=== Section Start ===
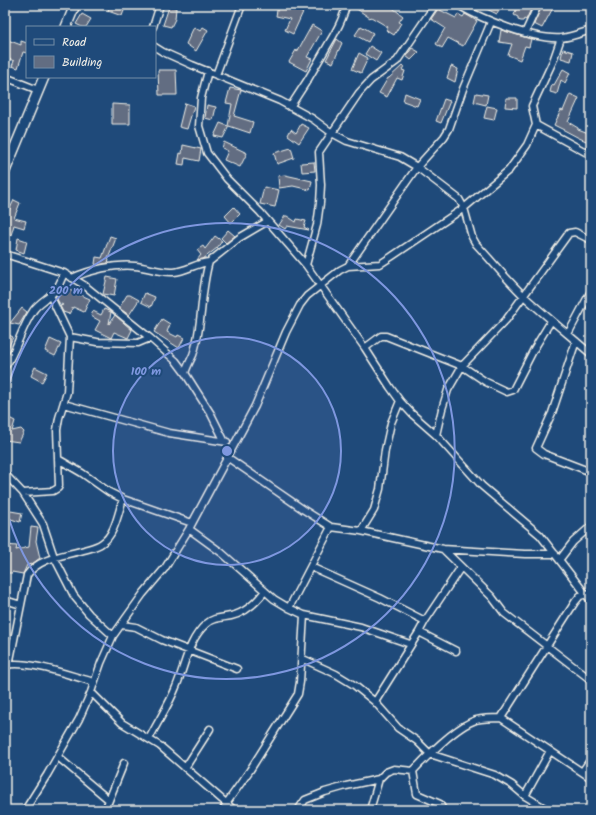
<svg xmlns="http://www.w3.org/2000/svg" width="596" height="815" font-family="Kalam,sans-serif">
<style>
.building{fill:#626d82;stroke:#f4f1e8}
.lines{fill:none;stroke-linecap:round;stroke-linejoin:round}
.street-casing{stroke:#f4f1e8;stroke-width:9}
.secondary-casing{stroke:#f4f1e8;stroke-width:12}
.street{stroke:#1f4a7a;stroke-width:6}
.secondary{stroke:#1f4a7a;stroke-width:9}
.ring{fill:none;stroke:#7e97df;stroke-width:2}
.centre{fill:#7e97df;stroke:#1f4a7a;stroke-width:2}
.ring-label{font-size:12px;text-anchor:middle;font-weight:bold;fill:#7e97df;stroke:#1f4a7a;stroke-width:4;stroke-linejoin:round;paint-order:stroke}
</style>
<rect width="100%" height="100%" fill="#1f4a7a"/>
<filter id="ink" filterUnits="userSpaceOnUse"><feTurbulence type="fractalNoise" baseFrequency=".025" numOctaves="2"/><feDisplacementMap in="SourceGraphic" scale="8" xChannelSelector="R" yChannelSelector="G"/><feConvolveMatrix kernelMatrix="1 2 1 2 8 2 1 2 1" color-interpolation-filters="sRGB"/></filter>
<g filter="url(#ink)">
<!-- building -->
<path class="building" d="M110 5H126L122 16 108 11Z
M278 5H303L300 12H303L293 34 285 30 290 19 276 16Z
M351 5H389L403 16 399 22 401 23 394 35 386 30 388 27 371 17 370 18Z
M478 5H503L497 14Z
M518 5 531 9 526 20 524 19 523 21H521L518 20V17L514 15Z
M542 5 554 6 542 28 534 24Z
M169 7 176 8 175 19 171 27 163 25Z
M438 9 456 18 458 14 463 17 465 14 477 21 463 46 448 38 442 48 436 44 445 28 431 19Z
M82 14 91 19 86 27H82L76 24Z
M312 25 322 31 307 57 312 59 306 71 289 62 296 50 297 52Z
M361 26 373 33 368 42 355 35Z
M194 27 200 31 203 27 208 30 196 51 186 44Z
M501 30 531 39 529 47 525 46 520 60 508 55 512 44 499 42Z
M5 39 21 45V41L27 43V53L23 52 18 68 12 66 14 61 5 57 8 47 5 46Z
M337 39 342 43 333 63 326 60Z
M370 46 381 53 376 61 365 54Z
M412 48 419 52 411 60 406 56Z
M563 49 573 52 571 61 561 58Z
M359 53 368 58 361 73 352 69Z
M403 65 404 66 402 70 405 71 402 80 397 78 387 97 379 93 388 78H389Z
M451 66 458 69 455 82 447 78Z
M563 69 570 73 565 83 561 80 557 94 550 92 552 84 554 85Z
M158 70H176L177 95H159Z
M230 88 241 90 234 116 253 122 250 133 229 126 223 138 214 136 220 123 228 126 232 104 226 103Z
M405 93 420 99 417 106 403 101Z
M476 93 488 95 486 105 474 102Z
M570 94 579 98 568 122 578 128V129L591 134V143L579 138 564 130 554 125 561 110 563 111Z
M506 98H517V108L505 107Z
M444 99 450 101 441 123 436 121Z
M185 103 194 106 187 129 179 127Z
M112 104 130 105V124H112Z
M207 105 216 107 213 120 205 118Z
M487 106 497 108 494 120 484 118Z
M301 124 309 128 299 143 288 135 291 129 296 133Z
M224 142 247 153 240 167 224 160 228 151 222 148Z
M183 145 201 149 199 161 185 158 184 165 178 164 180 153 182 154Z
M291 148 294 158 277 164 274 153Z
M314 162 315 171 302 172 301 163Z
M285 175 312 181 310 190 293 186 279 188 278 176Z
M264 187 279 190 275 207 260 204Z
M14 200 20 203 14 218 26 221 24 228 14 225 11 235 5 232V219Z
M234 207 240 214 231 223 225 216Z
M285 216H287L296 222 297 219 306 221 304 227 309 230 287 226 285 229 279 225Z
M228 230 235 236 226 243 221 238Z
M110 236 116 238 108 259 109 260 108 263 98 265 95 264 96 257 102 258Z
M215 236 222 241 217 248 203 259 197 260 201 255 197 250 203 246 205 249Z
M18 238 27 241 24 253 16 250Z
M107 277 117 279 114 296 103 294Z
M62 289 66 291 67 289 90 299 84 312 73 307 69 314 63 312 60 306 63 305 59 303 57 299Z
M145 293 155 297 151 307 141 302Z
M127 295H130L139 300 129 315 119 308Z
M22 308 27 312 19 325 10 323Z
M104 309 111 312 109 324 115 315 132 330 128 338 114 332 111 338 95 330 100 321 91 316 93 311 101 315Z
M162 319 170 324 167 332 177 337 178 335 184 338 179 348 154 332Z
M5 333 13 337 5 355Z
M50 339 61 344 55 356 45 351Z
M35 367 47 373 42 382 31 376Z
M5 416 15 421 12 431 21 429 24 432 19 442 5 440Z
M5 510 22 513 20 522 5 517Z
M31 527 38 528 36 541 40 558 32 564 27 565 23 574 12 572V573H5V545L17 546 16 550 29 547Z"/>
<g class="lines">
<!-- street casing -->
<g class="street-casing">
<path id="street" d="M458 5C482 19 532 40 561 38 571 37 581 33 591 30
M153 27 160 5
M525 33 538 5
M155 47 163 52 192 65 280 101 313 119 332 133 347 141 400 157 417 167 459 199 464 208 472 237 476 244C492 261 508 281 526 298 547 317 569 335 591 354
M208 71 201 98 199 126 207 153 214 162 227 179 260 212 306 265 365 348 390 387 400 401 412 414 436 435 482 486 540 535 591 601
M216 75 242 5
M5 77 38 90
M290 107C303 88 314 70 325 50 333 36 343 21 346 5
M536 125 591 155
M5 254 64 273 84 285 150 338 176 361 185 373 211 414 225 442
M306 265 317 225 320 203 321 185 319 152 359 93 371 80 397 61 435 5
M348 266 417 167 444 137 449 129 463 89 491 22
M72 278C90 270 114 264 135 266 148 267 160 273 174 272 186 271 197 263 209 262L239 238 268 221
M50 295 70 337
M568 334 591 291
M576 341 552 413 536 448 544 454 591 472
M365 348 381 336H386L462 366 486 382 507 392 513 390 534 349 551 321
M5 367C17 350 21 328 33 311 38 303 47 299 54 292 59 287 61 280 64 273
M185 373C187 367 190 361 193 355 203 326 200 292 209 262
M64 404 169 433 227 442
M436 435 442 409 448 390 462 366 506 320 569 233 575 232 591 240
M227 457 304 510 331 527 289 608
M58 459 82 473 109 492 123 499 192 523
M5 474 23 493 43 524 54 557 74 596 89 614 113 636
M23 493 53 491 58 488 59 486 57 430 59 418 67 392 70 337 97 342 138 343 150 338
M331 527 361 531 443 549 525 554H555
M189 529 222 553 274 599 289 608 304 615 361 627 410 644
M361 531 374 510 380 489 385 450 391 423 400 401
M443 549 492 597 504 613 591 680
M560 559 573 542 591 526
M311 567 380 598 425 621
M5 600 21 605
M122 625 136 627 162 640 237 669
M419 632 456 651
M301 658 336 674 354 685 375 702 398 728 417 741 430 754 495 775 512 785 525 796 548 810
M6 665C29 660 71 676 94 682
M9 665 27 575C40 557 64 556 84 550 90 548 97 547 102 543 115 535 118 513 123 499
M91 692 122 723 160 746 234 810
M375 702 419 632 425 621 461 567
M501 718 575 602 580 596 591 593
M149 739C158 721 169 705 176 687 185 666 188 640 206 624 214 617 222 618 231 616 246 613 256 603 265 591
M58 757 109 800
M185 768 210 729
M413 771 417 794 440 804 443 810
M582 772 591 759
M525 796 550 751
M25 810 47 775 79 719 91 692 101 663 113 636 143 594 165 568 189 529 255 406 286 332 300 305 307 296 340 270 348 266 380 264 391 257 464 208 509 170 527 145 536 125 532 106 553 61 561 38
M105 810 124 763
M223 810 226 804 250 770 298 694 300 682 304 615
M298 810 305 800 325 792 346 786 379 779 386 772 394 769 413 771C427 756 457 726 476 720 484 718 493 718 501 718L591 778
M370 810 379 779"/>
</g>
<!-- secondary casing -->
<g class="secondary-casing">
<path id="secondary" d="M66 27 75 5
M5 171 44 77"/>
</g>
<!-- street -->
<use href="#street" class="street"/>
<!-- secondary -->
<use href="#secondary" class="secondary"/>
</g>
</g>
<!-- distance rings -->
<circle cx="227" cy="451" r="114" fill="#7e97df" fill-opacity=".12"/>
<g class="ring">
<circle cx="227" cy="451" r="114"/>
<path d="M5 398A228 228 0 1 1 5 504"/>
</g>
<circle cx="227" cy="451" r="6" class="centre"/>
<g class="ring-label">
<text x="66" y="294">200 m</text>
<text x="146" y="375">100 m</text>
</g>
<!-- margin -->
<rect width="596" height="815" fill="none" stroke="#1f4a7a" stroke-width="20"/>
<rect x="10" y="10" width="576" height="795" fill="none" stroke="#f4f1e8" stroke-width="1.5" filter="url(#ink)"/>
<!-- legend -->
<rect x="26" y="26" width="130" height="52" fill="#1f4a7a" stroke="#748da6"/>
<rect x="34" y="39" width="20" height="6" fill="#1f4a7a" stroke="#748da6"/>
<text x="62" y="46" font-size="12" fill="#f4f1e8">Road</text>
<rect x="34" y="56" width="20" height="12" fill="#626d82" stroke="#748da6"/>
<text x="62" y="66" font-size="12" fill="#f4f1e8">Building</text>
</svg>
=== Section End ===
=== Section Start ===
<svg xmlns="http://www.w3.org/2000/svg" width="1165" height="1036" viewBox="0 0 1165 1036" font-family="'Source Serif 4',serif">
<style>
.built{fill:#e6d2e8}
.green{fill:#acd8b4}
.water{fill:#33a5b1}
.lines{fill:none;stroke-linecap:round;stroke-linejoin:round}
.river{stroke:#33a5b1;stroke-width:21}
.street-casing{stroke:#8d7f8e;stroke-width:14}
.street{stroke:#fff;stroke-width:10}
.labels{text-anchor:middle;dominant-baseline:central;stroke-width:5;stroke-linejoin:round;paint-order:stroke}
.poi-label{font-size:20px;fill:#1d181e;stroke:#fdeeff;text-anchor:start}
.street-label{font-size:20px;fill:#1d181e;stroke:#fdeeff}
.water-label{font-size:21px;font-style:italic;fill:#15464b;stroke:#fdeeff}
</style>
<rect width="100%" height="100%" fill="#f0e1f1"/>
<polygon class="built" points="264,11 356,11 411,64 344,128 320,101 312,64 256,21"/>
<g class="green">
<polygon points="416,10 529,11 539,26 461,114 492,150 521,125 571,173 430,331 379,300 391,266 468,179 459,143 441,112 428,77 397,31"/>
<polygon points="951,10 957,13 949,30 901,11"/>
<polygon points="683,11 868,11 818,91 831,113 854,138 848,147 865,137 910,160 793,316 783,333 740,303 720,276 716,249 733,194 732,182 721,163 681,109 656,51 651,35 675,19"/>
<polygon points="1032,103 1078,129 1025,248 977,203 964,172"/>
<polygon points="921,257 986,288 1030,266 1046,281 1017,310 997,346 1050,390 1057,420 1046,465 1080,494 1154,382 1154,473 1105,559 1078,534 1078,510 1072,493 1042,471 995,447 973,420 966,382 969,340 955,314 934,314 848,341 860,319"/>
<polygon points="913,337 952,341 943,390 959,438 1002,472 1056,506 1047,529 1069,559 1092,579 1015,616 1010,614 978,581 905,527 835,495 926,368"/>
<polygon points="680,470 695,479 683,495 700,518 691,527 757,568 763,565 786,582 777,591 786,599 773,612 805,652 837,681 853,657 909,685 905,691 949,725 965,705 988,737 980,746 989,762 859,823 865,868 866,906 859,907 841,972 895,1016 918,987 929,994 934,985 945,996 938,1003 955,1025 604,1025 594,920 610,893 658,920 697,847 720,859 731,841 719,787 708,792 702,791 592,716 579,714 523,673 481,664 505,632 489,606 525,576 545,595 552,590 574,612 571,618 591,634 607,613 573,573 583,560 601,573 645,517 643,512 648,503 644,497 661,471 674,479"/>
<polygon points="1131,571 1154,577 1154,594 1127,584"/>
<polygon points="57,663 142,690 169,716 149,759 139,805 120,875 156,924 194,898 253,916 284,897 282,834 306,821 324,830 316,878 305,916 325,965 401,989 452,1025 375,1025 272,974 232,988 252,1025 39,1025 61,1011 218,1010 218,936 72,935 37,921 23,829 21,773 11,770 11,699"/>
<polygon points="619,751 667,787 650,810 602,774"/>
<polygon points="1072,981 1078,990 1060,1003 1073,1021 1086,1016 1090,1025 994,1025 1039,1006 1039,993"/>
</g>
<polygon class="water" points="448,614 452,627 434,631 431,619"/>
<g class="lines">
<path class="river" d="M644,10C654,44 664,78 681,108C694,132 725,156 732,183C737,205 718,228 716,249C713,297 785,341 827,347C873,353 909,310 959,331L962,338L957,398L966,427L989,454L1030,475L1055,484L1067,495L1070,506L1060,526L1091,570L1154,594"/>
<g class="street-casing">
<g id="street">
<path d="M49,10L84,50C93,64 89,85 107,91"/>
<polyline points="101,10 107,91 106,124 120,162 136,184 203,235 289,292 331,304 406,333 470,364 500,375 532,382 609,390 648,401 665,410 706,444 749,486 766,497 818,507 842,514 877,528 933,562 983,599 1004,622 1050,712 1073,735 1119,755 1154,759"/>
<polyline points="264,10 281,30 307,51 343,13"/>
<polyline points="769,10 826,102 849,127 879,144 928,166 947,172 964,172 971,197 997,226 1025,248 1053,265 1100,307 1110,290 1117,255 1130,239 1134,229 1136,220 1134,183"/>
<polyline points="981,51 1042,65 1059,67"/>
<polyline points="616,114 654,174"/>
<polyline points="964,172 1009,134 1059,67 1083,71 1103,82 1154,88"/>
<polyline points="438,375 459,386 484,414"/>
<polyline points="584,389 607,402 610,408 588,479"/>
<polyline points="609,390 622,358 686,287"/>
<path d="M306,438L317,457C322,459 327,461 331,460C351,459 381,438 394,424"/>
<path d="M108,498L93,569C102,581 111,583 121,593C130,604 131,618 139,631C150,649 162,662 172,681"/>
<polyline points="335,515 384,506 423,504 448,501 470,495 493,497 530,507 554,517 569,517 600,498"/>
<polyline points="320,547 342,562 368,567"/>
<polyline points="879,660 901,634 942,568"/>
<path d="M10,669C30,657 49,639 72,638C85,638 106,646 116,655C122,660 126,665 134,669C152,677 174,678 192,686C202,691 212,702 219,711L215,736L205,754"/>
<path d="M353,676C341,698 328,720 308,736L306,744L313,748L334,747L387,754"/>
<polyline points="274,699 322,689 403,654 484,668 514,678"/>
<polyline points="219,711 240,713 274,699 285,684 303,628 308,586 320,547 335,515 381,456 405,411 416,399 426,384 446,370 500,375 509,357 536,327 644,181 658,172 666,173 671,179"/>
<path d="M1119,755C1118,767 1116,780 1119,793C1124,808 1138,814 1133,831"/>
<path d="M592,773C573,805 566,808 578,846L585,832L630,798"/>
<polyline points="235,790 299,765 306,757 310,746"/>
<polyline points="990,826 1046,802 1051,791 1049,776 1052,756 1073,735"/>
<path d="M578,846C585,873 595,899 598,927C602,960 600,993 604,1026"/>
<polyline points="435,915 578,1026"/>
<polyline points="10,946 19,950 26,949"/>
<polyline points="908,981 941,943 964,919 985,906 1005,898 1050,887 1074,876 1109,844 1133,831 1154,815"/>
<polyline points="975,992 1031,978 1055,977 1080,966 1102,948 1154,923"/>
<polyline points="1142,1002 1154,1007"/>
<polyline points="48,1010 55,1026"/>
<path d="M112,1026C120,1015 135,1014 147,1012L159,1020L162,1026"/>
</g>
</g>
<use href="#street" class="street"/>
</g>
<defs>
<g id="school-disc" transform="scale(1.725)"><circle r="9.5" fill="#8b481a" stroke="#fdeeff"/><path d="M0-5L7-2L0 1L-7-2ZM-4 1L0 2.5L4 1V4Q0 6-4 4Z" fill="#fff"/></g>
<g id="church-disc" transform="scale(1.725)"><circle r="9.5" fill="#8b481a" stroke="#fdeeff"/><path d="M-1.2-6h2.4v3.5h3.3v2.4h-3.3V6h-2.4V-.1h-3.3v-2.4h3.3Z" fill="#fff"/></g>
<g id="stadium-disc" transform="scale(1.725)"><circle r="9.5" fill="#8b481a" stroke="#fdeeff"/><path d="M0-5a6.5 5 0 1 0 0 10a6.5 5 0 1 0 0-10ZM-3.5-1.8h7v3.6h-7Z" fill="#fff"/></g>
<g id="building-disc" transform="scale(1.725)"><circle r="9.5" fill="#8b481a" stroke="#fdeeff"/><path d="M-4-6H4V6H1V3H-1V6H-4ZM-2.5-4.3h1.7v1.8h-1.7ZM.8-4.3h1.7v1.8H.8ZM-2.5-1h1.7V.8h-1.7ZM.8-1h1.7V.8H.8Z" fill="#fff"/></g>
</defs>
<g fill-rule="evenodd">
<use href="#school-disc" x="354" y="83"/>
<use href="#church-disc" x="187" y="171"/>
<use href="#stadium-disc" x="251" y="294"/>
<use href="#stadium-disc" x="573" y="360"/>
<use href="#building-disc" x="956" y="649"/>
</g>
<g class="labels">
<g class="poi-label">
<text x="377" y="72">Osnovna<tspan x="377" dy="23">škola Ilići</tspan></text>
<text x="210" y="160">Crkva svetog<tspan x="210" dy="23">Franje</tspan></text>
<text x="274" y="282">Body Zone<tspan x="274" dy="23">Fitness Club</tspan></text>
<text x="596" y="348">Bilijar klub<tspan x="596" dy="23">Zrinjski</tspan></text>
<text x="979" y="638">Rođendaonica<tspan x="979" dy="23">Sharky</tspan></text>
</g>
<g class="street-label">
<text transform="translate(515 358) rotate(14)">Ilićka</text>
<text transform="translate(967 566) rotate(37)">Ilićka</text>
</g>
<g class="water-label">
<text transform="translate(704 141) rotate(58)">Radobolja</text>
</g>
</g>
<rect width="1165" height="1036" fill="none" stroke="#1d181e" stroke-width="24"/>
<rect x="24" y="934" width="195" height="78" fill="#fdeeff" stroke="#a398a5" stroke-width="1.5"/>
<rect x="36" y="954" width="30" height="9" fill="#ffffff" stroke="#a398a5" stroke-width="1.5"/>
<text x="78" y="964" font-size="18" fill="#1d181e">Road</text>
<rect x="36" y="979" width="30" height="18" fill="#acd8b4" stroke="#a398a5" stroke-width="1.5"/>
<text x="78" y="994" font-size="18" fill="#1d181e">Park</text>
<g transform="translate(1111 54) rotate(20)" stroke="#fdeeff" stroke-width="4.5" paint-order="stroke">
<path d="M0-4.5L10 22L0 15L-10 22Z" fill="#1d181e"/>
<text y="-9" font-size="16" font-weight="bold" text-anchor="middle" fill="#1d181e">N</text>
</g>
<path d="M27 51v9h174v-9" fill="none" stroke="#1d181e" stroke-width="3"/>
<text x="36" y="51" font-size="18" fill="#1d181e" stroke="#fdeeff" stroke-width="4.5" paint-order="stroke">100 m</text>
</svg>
=== Section End ===
**EXERCISE REQUIREMENTS**
Which lines above run from the one containing "M82 14 91 19 86 27H82L76 24Z" to the one containing "M50 339 61 344 55 356 45 351Z"? Give them again exactly, both ends included.

**WRITTEN SOLUTION**
M82 14 91 19 86 27H82L76 24Z
M312 25 322 31 307 57 312 59 306 71 289 62 296 50 297 52Z
M361 26 373 33 368 42 355 35Z
M194 27 200 31 203 27 208 30 196 51 186 44Z
M501 30 531 39 529 47 525 46 520 60 508 55 512 44 499 42Z
M5 39 21 45V41L27 43V53L23 52 18 68 12 66 14 61 5 57 8 47 5 46Z
M337 39 342 43 333 63 326 60Z
M370 46 381 53 376 61 365 54Z
M412 48 419 52 411 60 406 56Z
M563 49 573 52 571 61 561 58Z
M359 53 368 58 361 73 352 69Z
M403 65 404 66 402 70 405 71 402 80 397 78 387 97 379 93 388 78H389Z
M451 66 458 69 455 82 447 78Z
M563 69 570 73 565 83 561 80 557 94 550 92 552 84 554 85Z
M158 70H176L177 95H159Z
M230 88 241 90 234 116 253 122 250 133 229 126 223 138 214 136 220 123 228 126 232 104 226 103Z
M405 93 420 99 417 106 403 101Z
M476 93 488 95 486 105 474 102Z
M570 94 579 98 568 122 578 128V129L591 134V143L579 138 564 130 554 125 561 110 563 111Z
M506 98H517V108L505 107Z
M444 99 450 101 441 123 436 121Z
M185 103 194 106 187 129 179 127Z
M112 104 130 105V124H112Z
M207 105 216 107 213 120 205 118Z
M487 106 497 108 494 120 484 118Z
M301 124 309 128 299 143 288 135 291 129 296 133Z
M224 142 247 153 240 167 224 160 228 151 222 148Z
M183 145 201 149 199 161 185 158 184 165 178 164 180 153 182 154Z
M291 148 294 158 277 164 274 153Z
M314 162 315 171 302 172 301 163Z
M285 175 312 181 310 190 293 186 279 188 278 176Z
M264 187 279 190 275 207 260 204Z
M14 200 20 203 14 218 26 221 24 228 14 225 11 235 5 232V219Z
M234 207 240 214 231 223 225 216Z
M285 216H287L296 222 297 219 306 221 304 227 309 230 287 226 285 229 279 225Z
M228 230 235 236 226 243 221 238Z
M110 236 116 238 108 259 109 260 108 263 98 265 95 264 96 257 102 258Z
M215 236 222 241 217 248 203 259 197 260 201 255 197 250 203 246 205 249Z
M18 238 27 241 24 253 16 250Z
M107 277 117 279 114 296 103 294Z
M62 289 66 291 67 289 90 299 84 312 73 307 69 314 63 312 60 306 63 305 59 303 57 299Z
M145 293 155 297 151 307 141 302Z
M127 295H130L139 300 129 315 119 308Z
M22 308 27 312 19 325 10 323Z
M104 309 111 312 109 324 115 315 132 330 128 338 114 332 111 338 95 330 100 321 91 316 93 311 101 315Z
M162 319 170 324 167 332 177 337 178 335 184 338 179 348 154 332Z
M5 333 13 337 5 355Z
M50 339 61 344 55 356 45 351Z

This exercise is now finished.